Final Thoughts: The 50% Rule
Assume your real-world returns will be 50% of your backtest CAGR.
Why?
- Hidden costs: You underestimated slippage, spreads, market impact
- Execution errors: Missed signals, emotional overrides, platform issues
- Regime changes: Markets evolve, strategies decay
- Unknown biases: Your backtest has bugs you haven't found yet
Example:
- Backtest shows 16% CAGR
- Expect 8% CAGR in reality
- If you achieve 10-12%, you outperformed expectations
- If you achieve 4-6%, you underperformed but within normal degradation
💡 The Honest Approach
Professional quant funds assume:
- 50-70% of backtest CAGR in live trading
- Max drawdown will be 1.5× backtest (if backtest shows -20%, expect -30%)
- Strategy will degrade 1-2% per year as others discover it
If you're more optimistic than this, you're lying to yourself.
Next Steps
You now have the tools to backtest properly. Before trading real money:
- Backtest your strategy using this framework
- Run walk-forward analysis (does it work across different regimes?)
- Monte Carlo test (are you just lucky, or is it robust?)
- Paper trade 6-12 months (track every signal in real-time)
- Start small (trade 25% of intended size for first year)
- Accept degradation (if backtest showed 14% and you get 8%, that's success)
Recommended reading:
- Evidence-Based Technical Analysis by David Aronson (the bible of proper testing)
- Advances in Financial Machine Learning by Marcos López de Prado
- Quantitative Trading by Ernest Chan
⚠️ Risk Disclosure
Trading involves substantial risk of loss. Most traders lose money. Past performance does not guarantee future results.
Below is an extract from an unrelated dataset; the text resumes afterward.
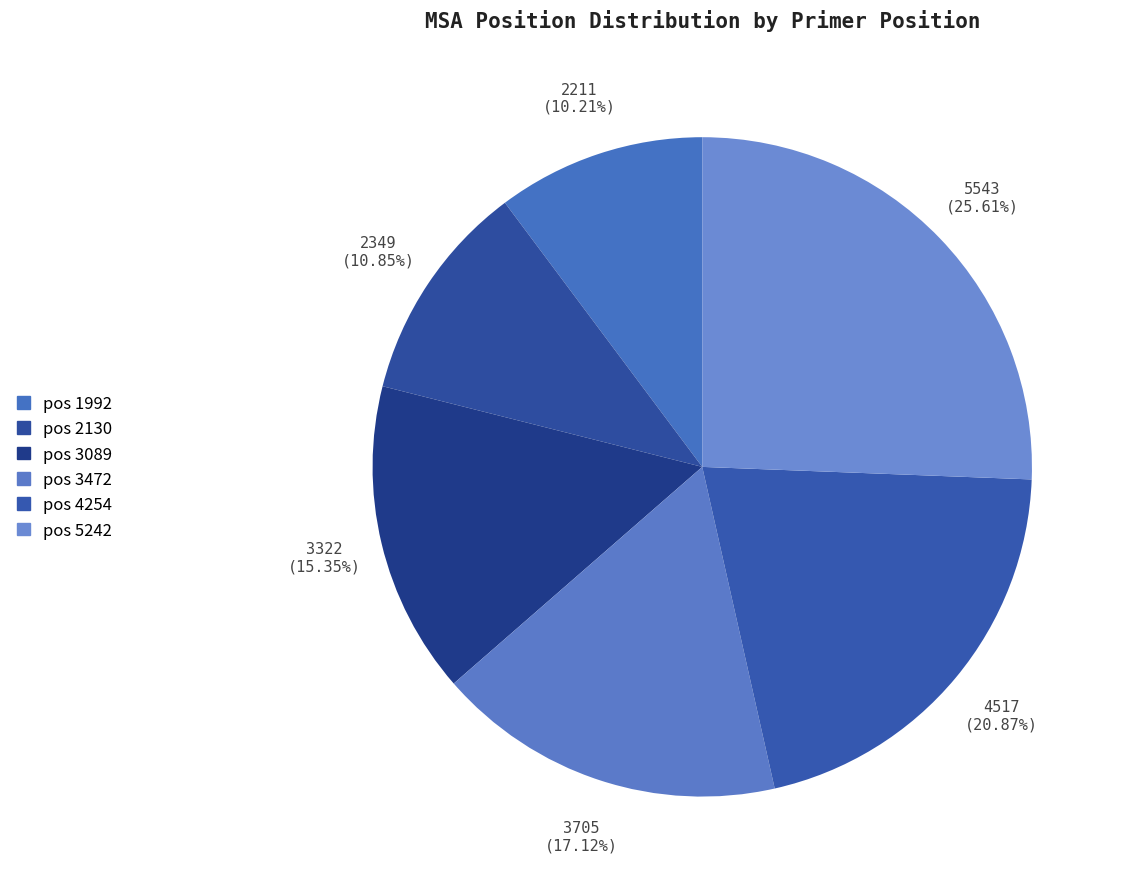

Count the number of slices in the pie.

6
Backtests are hypothetical and do not represent actual trading. You should never trade with money you can't afford to lose, always use proper position sizing and risk management, and thoroughly test any strategy before risking capital. Consult with a licensed financial advisor before making investment decisions. The authors are not responsible for trading losses.